Plus I have homework, but grades are nothing!

see yuns later.

I figure I have to write about 2000 words a day to win this thing now. Or complete the challenge, anyways. Wish me luck.

Somebody Said…

Somebody once said,

“There are two kinds of people in the world, those who walk into a room and say, ‘Okay, here I am,’ and those who walk in and say ‘Oh, there you are.'”

I saw it on a quote site, but can’t find it again, so there you are. I think it’s interesting what this says about people. Sometimes I feel like I’m one, sometimes the other. It’s impossible to put someone in either category all the time, but we are always either one or the other.

Also we have words today:

subfusc

felicity

These words are pretty opposite in their connotations, although thanks to the tv show, felicity has a certain connotation of a pretty, curly-haired, hare-brained female.

Discuss!

I think I’m going to make this a regular Wednesday thing.
“Words of Wednesday” Or “Wednesday’s Weekly Words” or something else like that.

Sonnet III

Sonnet III
On Becoming Aware of Death

Maybe it was the year the Challenger failed
on TV, maybe the year they showed the standing
man in front of the tank, his hand pale
against the olive-drab paint in the square in Beijing

and he refused to move. He’s crushed under
tread and they showed clips on the news
for a week, or maybe two, but over and over
again. These were not it, but I still had curfew

at dark, and my parents watched ABC
because they knew and trusted World News Tonight
with Peter Jennings. It was the night he
showed the men kneeling down blindfolded in line

and said something about gross images,
then black and white exploding blood and heads.

–NOTES–

Yes, it still needs work. Especially in the metrics. But it is much farther along than how it started out:

I think it was fourth grade
the year the Challenger failed
or maybe later, the man standing
in front of a tank, unmoving, slowly
crushed down under treads in Beijing.
They showed these on the news, but
these were not it. It was when,
on ABC (my parents were Jennings’ fans)
they showed the men, blindfolded, on
their knees, lined up straight, heads bowed,
hands tied, grainy black and white,
each shot in the back of the head
by his own AK-47-wielding executioner,
that I knew Death’s face.

Which not only poorly fits the form, but also makes a poor poem, being circuitous and too laden with my own realization when it is so obviously stated in the title.
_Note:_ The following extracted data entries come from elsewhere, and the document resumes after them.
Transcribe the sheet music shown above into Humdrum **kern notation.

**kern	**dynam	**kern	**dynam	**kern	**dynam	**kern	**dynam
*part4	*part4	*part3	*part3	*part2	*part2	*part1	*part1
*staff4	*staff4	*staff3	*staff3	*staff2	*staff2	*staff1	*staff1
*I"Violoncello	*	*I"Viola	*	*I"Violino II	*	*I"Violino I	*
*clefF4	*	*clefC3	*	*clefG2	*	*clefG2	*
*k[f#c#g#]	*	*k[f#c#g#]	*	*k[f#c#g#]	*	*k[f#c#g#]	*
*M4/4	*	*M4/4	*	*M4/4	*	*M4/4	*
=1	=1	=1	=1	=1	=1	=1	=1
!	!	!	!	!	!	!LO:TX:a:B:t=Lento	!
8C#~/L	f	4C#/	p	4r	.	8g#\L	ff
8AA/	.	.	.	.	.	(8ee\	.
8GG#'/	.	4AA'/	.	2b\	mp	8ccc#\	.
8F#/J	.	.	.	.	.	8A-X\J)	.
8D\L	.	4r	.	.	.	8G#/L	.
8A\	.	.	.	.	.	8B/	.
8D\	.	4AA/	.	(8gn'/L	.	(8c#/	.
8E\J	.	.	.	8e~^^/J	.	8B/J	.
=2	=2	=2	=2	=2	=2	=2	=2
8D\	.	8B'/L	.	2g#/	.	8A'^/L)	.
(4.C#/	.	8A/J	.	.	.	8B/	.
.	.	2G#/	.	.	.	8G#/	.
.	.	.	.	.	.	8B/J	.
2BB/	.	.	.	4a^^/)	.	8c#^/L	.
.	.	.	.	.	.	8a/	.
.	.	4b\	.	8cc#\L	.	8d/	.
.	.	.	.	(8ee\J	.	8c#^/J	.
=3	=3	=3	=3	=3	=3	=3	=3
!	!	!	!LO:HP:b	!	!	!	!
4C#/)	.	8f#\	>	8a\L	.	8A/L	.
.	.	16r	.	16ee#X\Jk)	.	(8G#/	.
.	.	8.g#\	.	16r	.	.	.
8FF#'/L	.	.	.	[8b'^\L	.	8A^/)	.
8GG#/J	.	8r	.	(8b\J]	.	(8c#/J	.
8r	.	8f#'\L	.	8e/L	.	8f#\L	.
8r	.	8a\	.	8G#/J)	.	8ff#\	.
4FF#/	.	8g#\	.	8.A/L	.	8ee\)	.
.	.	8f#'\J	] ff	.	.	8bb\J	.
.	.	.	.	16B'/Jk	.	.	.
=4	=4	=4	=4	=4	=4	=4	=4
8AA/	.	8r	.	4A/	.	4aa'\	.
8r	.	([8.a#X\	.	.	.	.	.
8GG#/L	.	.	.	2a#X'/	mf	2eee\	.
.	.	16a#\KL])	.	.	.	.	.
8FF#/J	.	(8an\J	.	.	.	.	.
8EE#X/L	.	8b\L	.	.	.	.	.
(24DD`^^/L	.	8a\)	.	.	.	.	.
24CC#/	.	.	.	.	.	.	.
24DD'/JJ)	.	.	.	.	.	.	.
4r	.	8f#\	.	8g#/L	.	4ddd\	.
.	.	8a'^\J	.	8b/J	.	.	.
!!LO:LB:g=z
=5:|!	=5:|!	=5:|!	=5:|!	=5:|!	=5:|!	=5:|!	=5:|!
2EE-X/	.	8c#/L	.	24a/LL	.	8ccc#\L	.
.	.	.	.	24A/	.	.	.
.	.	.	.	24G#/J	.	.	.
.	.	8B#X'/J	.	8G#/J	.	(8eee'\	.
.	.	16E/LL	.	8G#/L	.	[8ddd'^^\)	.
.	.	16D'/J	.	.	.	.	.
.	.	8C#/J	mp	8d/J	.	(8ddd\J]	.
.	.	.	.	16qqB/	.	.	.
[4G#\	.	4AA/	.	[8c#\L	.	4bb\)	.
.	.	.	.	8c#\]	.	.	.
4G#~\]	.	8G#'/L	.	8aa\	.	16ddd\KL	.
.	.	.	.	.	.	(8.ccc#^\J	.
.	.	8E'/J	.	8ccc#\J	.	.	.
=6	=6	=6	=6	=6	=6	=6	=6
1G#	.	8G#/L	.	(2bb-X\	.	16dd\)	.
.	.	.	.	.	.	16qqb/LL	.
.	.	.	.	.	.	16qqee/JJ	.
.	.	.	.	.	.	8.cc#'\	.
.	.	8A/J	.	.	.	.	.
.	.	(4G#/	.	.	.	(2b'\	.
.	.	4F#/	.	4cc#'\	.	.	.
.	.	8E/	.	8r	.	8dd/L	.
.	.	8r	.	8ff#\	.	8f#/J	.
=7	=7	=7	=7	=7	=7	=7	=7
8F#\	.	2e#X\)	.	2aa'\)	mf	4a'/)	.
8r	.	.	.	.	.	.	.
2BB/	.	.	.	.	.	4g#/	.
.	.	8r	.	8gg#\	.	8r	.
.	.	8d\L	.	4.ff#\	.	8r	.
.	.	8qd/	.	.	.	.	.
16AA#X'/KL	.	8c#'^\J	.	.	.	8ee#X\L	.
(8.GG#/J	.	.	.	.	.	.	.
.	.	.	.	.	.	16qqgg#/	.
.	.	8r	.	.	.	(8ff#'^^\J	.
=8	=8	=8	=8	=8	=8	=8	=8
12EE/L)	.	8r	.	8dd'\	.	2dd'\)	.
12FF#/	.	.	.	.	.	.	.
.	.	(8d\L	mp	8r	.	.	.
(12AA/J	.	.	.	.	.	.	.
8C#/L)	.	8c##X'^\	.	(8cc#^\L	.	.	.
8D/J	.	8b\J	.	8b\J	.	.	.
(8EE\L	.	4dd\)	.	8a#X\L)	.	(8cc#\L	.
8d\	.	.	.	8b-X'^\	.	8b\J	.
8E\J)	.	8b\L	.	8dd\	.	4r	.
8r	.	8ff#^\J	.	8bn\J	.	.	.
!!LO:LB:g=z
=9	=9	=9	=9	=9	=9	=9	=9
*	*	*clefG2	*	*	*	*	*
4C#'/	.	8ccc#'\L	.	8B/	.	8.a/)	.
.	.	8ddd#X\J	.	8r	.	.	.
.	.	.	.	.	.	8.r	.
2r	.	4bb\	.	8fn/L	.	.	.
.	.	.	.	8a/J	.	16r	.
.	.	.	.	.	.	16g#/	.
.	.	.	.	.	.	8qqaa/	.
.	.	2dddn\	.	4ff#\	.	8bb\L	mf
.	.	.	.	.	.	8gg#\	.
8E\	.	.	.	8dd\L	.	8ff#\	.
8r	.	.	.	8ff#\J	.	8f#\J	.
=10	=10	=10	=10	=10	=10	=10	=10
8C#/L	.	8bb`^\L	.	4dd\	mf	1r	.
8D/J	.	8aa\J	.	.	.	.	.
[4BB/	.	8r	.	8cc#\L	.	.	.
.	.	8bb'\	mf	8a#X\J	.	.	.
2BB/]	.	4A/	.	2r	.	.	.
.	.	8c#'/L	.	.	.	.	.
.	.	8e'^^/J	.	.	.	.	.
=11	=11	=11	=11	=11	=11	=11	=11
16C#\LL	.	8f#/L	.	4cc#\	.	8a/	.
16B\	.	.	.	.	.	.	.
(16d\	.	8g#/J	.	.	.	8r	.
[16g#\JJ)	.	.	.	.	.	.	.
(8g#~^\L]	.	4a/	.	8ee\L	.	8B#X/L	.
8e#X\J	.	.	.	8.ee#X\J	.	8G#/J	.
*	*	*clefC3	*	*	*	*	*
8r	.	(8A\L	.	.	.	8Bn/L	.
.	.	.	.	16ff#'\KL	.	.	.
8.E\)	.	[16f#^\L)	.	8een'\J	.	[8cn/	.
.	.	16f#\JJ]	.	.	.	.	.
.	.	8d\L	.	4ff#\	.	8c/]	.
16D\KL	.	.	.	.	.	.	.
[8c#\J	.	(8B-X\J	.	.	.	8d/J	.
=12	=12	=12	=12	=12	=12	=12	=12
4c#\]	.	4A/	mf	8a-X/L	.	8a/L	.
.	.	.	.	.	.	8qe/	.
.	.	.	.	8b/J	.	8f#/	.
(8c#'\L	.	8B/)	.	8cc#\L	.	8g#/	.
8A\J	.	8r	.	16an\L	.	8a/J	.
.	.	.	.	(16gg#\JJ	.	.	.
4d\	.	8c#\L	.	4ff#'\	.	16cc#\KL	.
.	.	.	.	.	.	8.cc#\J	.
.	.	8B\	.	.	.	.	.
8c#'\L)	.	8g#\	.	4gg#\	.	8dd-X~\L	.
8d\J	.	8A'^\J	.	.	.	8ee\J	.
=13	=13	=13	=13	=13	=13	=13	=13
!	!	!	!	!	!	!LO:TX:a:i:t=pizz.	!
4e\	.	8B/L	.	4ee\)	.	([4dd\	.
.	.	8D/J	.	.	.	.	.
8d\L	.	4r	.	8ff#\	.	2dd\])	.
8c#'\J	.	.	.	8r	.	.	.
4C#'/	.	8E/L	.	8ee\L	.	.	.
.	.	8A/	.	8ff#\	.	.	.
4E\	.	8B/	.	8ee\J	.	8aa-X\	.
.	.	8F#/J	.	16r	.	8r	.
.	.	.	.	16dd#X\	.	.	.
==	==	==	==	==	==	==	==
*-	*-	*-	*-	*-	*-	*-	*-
Plus, ‘Death’s face’ sounds trite to me. Also, anyone who has seen these clips will recall them in detail without my forcing those details on them. The final image in the current revision is sudden and shocking, definite, while the last line of the draft is unoriginal and forgettable. That final punch is important to this poem, and reinforces the impact seeing this clip had on me. It made me throw up, all the dinner I had just finished into the toilet, and I felt sick for some time.